Metro hatlarının uzatılmasına yönelik projelere de değinen Aşıcı, sözlerini şöyle sürdürdü:
"Ankara'da doğu-batı ekseninde olan toplu taşıma hatlarında, metro hatlarında kuzey-güney yönünde Ostim metrosunu Beytepe metrosuna bağlayacak bir metrobüs yolunu yapmak, kuzey-güneyde de tabiri caizse bir kılçık hattını da şehre kazandırmak istiyoruz. Ulus ve Dikimevi Bölgesi'nden ulaşımı biraz problemli olan Siteler ve Karapürçek bölgesine hizmet verecek Plevne Caddesi, Samsun Yolu ve Karapürçek Bulvarı üzerinden metrobüs ve otobüs için ayrılmış bir yol projemiz devam ediyor."
Kent genelindeki trafik yoğunluğunu azaltmak ve toplu taşıma kullanımını artırmak amacıyla metro projelerine hız verdiklerini anlatan Aşıcı, mevcut istasyonların otopark alanlarının genişletilmesi ile "Park Et-Devam Et" uygulamalarının destekleneceğini belirtti.
- Özel araç sürücüleri de toplu taşımayı yetersiz buluyor
Ankara'da özel araçla ulaşımını sağlayan bazı vatandaşlar da artan trafik ve yetersiz toplu taşımadan şikayet ediyor.
38 yaşındaki Murat Sarı, "Toplu taşımanın yetersiz olması, mecburen bizi araçla hareket etmeye zorluyor.
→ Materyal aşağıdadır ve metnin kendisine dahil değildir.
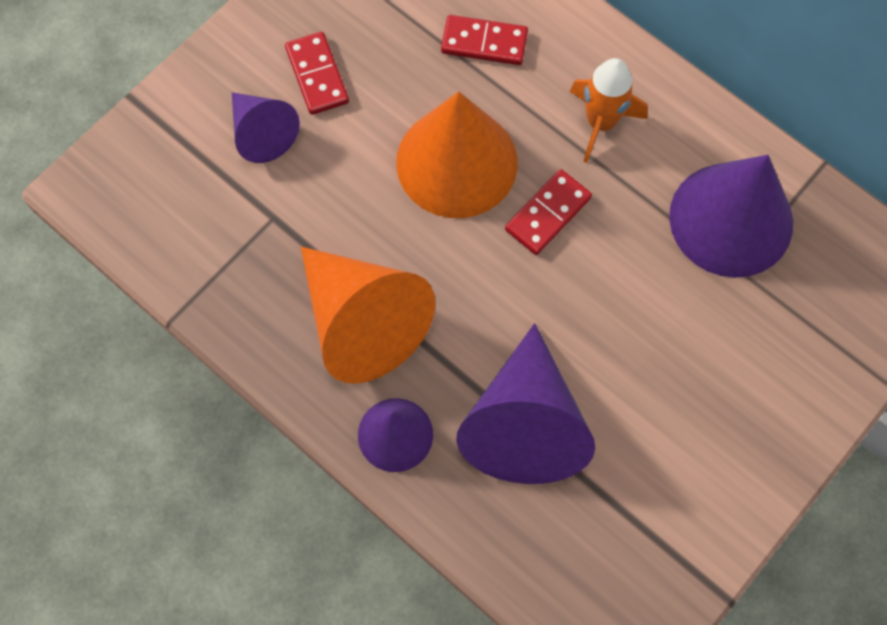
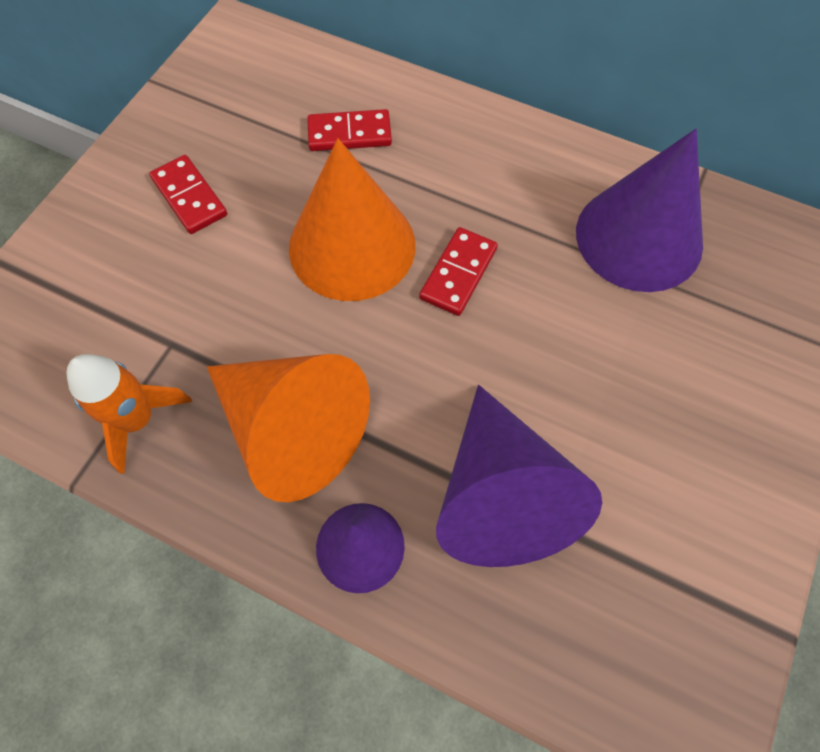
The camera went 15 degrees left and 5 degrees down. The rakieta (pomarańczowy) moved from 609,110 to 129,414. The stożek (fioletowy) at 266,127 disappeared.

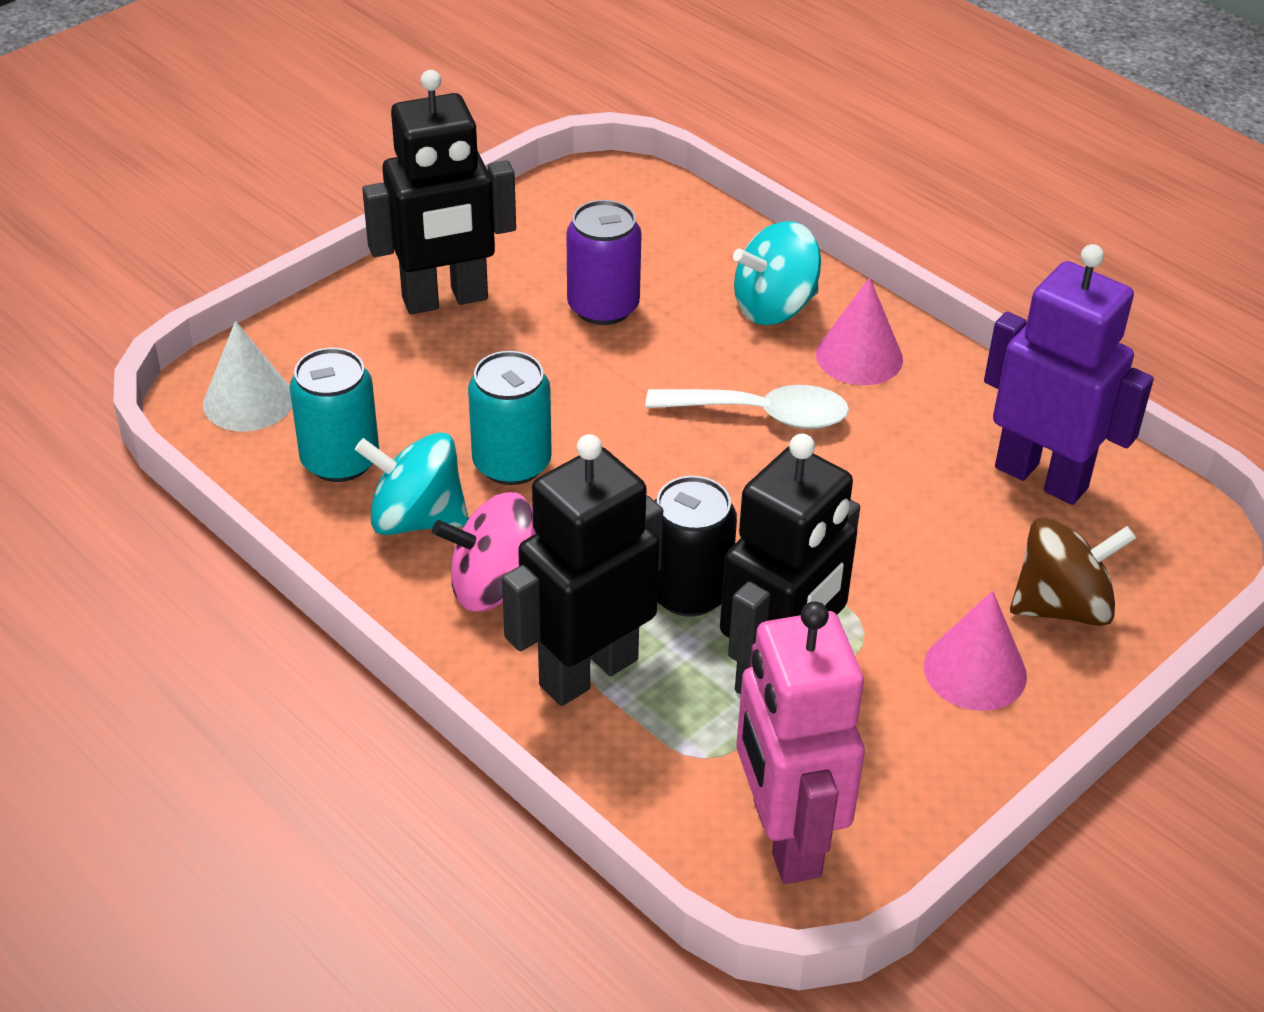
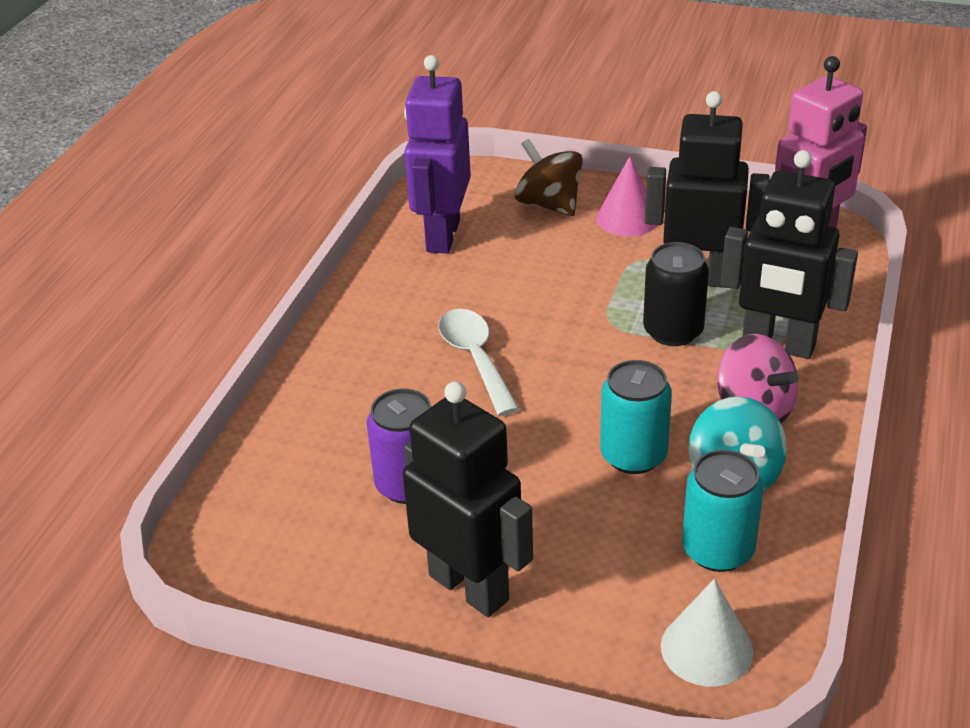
The camera went 115 degrees left and 5 degrees down. The bączek (turkusowy) at 777,273 disappeared. The stożek (różowy) at 859,331 disappeared.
Ben Pursaklar'da oturuyorum, iş yerine gitmek için iki vasıta kullanman gerekiyor." diye konuştu.
Abdullah Can da genellikle toplu taşımada yer olmadığı için aracını kullanmak zorunda olduğunu söyledi.
Muhammed Boşdurmaz ise toplu taşıma saatlerinin gideceği yere uymadığı için özel araç kullandığını ifade etti.
81 yaşındaki Nazmi Sevim, toplu taşıma araçlarındaki yoğunluk nedeniyle ayakta seyahat etmek durumunda kaldığını belirtti.
30 yaşındaki Kübra Kuzudişli de "Balgat tarafına gidiyorum. Balgat, hem çok kalabalık hem de çok az sıklıkla otobüs geliyor. Her gün bir kavga yaşıyoruz." dedi.
Otobüs seferlerinin sıklaştırılmasının gerektiğini düşünen 70 yaşındaki Satı Bayraktar da toplu taşıma için duraklarda uzun süre beklenmesinden şikayet etti.